Theres a few beer snobs in Goulburn, they drink Carlton Dry.
Theres an American mob that run 2 restaurants, one at each end of town...whats their name...ah yes, McDonalds.

By some beer before you go would be my suggestion.


----------



## Ducatiboy stu (19/6/13)

Your going to Goulburn in winter......Antarctica is warmer this time. Coldest place on earth. Been a long time since I worked therr but winter scarred me for life


----------



## r055c0 (19/6/13)

You fellas aren't exactly filling me with confidence...


----------



## Weizguy (19/6/13)

I have been to the Brewery in Goulburn. Not too bad, but I was warned off going there after dark.

That warning came from a bloke from Crookwell, a township to the north, FWIW.

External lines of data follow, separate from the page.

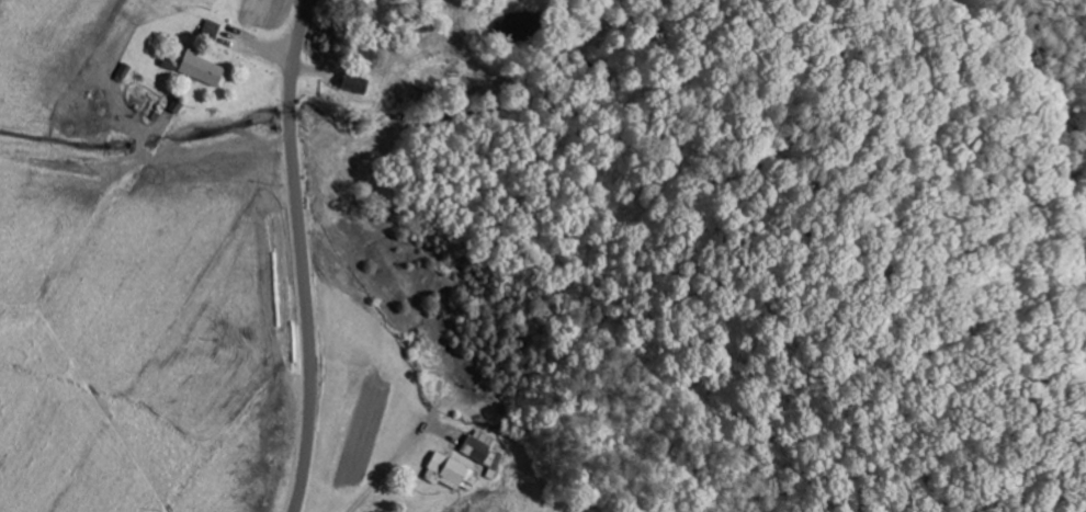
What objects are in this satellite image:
building: (203, 68)
road: (302, 255)
building: (482, 449)
building: (448, 472)

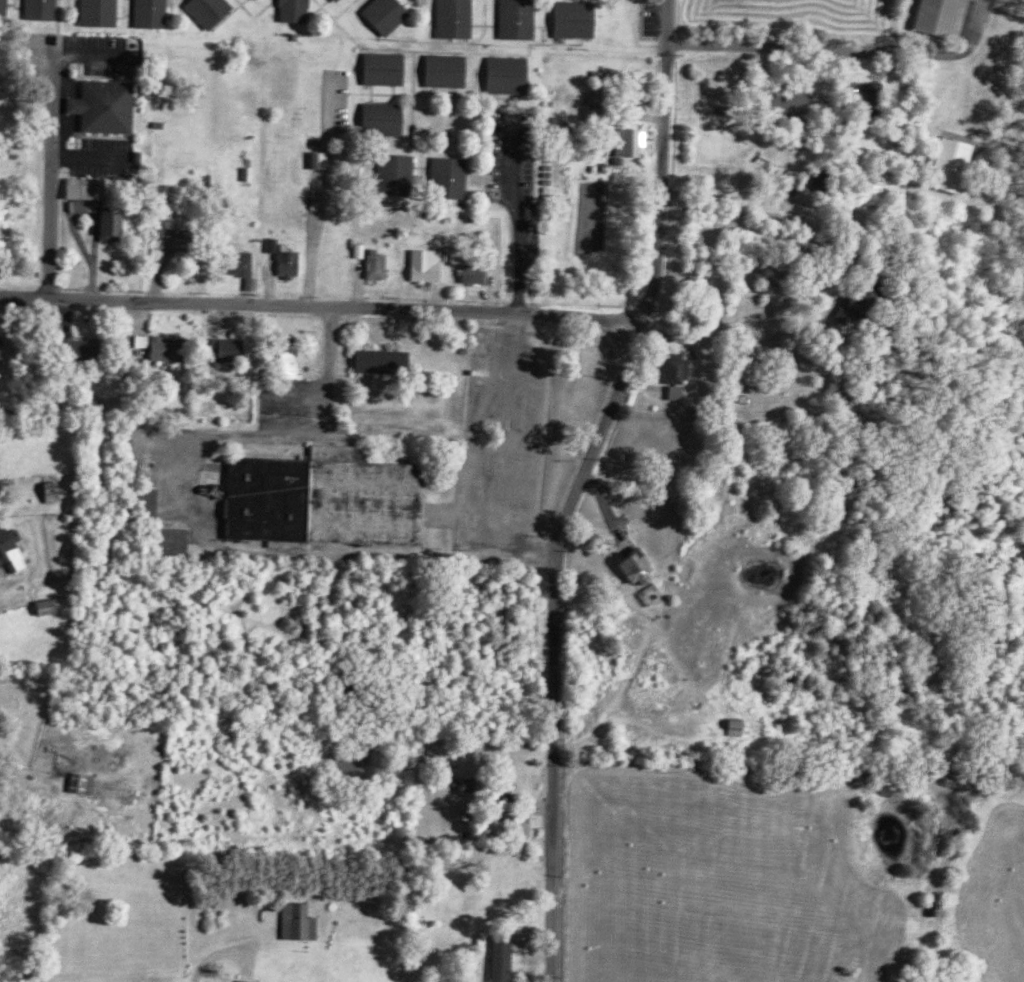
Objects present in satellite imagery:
building: (345, 0)
building: (0, 5)
building: (35, 8)
building: (203, 9)
building: (287, 9)
building: (93, 11)
building: (145, 12)
building: (381, 12)
building: (449, 17)
building: (511, 17)
building: (569, 17)
building: (948, 17)
road: (792, 45)
building: (378, 66)
building: (440, 69)
building: (501, 71)
building: (604, 97)
building: (99, 105)
building: (803, 106)
building: (592, 107)
building: (604, 115)
building: (377, 116)
building: (623, 138)
building: (636, 141)
building: (589, 146)
building: (314, 155)
building: (327, 158)
building: (953, 163)
building: (387, 171)
building: (407, 171)
building: (442, 175)
building: (79, 186)
building: (106, 225)
building: (121, 225)
building: (167, 234)
building: (366, 250)
building: (232, 261)
building: (283, 261)
building: (371, 264)
building: (421, 264)
building: (383, 266)
building: (468, 272)
building: (252, 273)
road: (320, 306)
building: (153, 344)
building: (219, 347)
building: (73, 349)
building: (239, 349)
building: (5, 350)
building: (280, 356)
building: (375, 359)
building: (685, 375)
building: (5, 483)
road: (577, 486)
building: (46, 487)
building: (58, 487)
building: (318, 497)
building: (140, 502)
building: (182, 540)
building: (165, 543)
building: (8, 548)
building: (646, 568)
building: (43, 605)
building: (55, 606)
building: (177, 631)
building: (741, 726)
building: (89, 782)
building: (523, 826)
building: (304, 921)
building: (508, 957)
building: (253, 981)

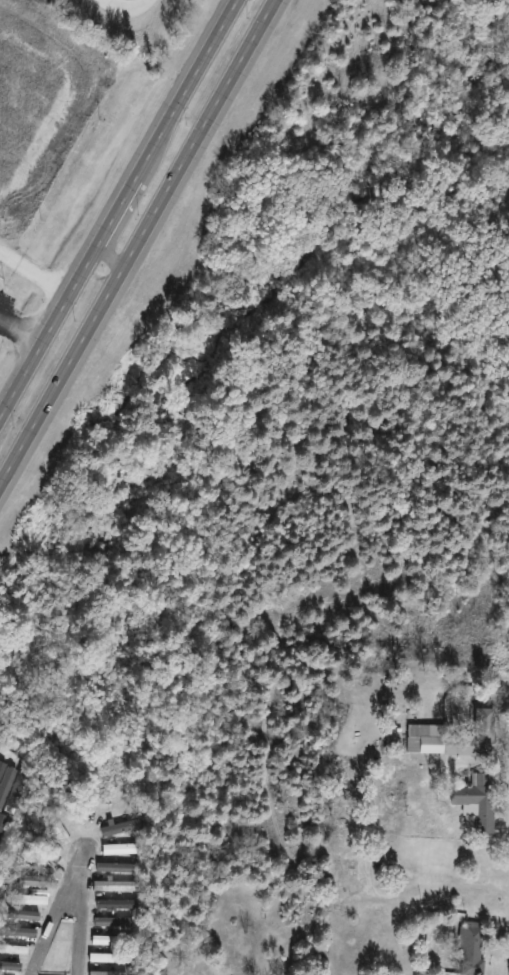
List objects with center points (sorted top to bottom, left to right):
road: (123, 8)
building: (4, 103)
road: (116, 206)
road: (137, 243)
road: (110, 254)
road: (20, 331)
building: (456, 740)
building: (110, 768)
building: (475, 801)
building: (118, 828)
building: (59, 834)
road: (429, 845)
building: (117, 849)
building: (51, 856)
building: (113, 868)
building: (33, 881)
building: (114, 886)
building: (28, 899)
building: (113, 904)
road: (349, 909)
building: (20, 914)
road: (59, 915)
road: (84, 915)
building: (112, 922)
building: (17, 932)
building: (103, 940)
building: (12, 949)
building: (469, 949)
building: (106, 957)
building: (9, 966)
building: (107, 973)

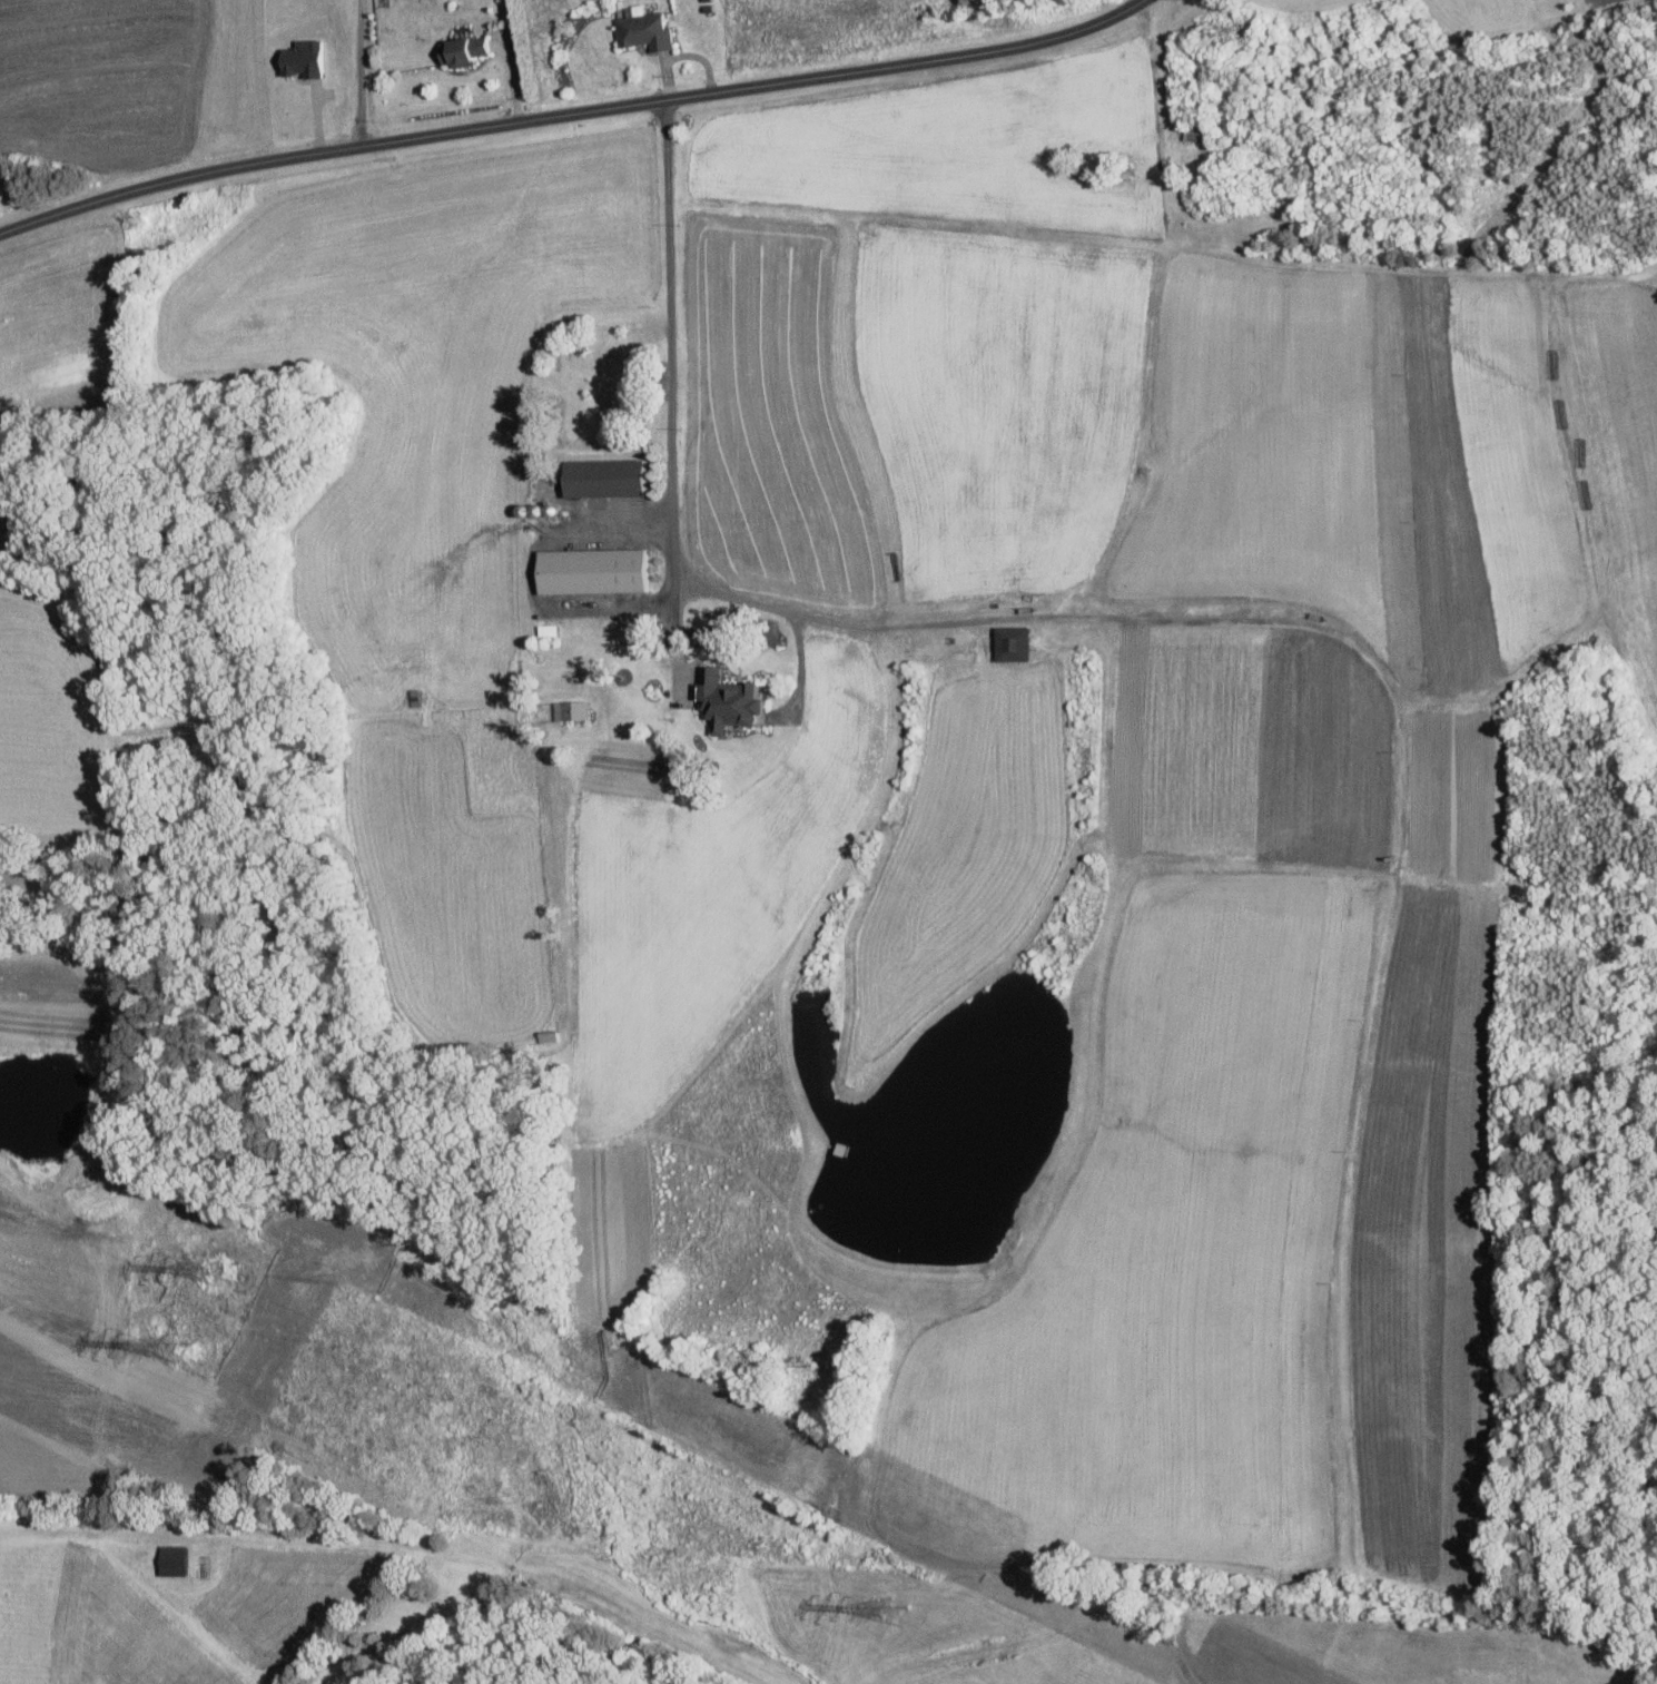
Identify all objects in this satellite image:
building: (647, 29)
building: (468, 51)
building: (309, 59)
road: (361, 72)
road: (570, 114)
building: (601, 477)
building: (588, 570)
road: (538, 593)
road: (810, 616)
building: (1008, 643)
building: (568, 709)
power tower: (210, 1273)
power tower: (174, 1346)
building: (178, 1560)
power tower: (895, 1609)

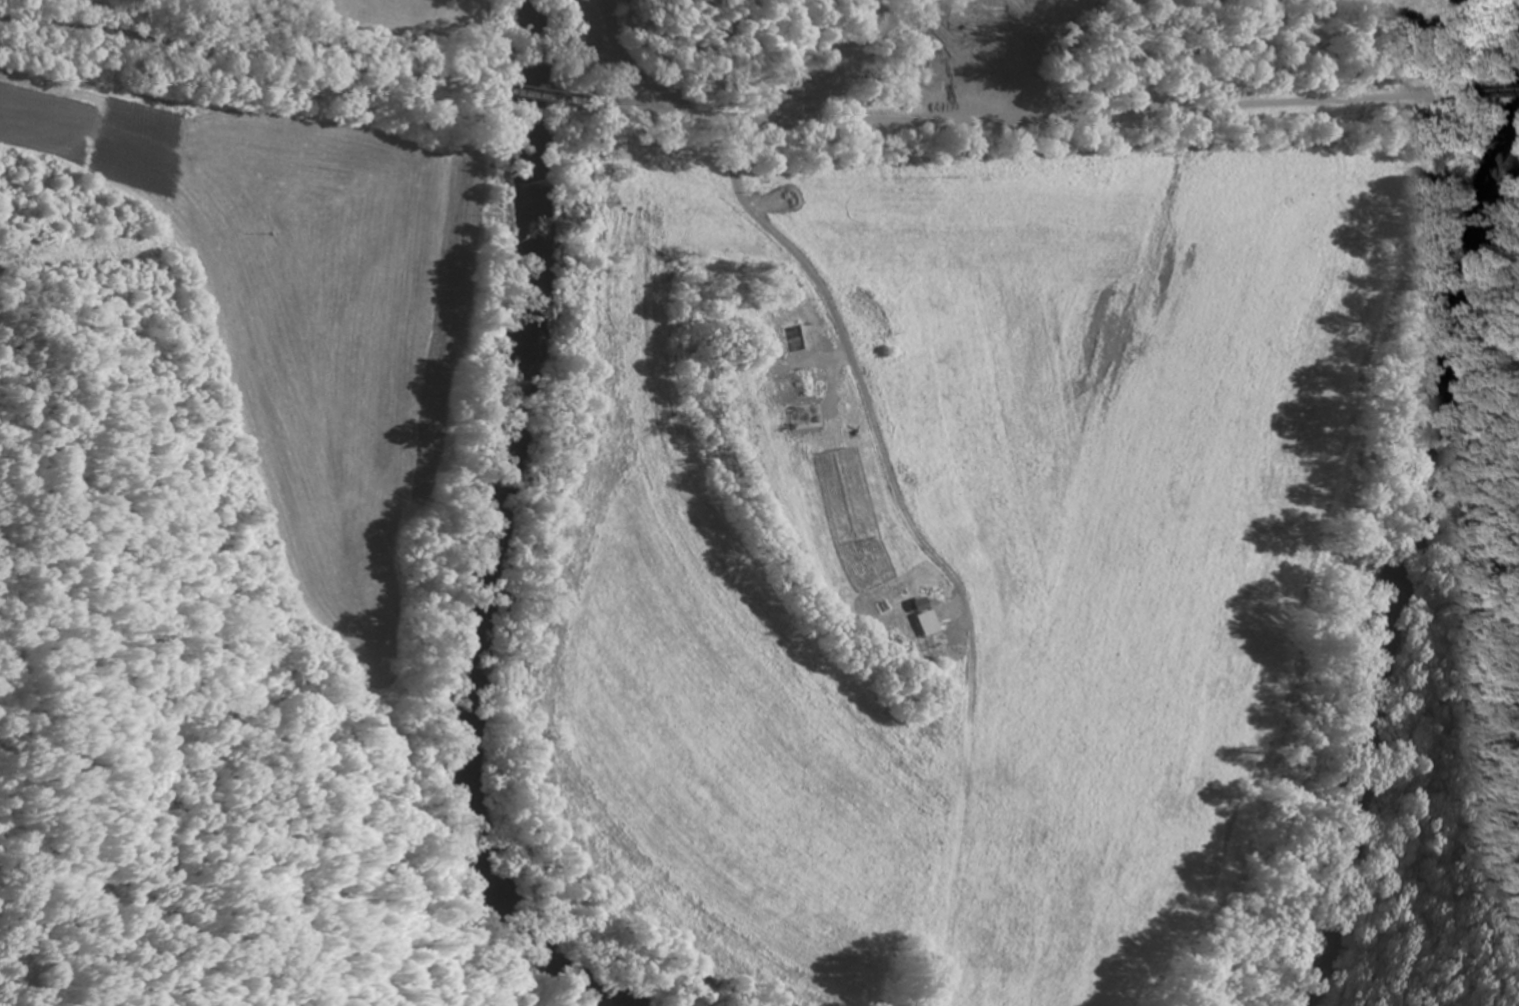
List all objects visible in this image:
road: (252, 54)
road: (1493, 88)
road: (535, 96)
road: (1016, 116)
river: (485, 519)
river: (1387, 551)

It's been a while and I don't recall anything hoppy, but there was an unhopped dark ale which got it's bitterness from the roast character.

From the site - Open Fridays, Saturdays & Sundays from 10am. Other times for appointment. Enjoy tours, tastings and lunch. Dinner by appointment. Taste the real ales, brewed in the time honoured traditional way, with top fermentation in open-top vessels.

The Brewery also advertises accom and open fireplaces, so it could be a good option?

Maybe visit the tripadvisor site first?

Good luck. Not my first choice to work in Goulburn. Maybe an evening trip to the Wig and Pen, and get up early and drive back to work?

You may benefit from a few phone calls to the Gouldburn pubs in this list. Gee, I'm helpful today.


----------



## chewy (19/6/13)

You could try the goulburn brewery. That's where I'd start...


----------



## Rurik (19/6/13)

I love the Goulburn brewery, but it is not a place to go if your expecting the "Brewery Experience (TM)." Nor is it a particularly good beer drinking experience but what they have is OK. You are not allowed to look at the brew house but you can spend a bit of time looking through the place. I would skip on the accommodation. Do do the trip into Canberra for the Wig at some point though.


----------



## r055c0 (24/6/13)

I managed to find an hour free and had a look at the brewery, really interesting. It was built in 1833 and the entire process from malting to bottling was done on premises. The building itself is really pretty and some of the old bits and pieces were interesting to look at. The 3 beers were interesting, he's trying to brew them true to the original recipe (although he is unable to use the original yeast or the original equipment) and the tastes are pretty good. He has no idea what hops are in the beer as they are just the ones grown on site, and I didn't ask him about the malt. He seemed like a nice old chap and was more than willing to chat but I ran out of time and had to head back to the airport. I would definitely go back for another look, he tells me Friday nights the malting room is full of musos playing all the greatest hits from Aussie bush and traditional Irish music (I looked for the top 10 in the ARIA list but didn't see anything) but if you can get past that I imagine it would be a nice place to enjoy a couple of brews.


----------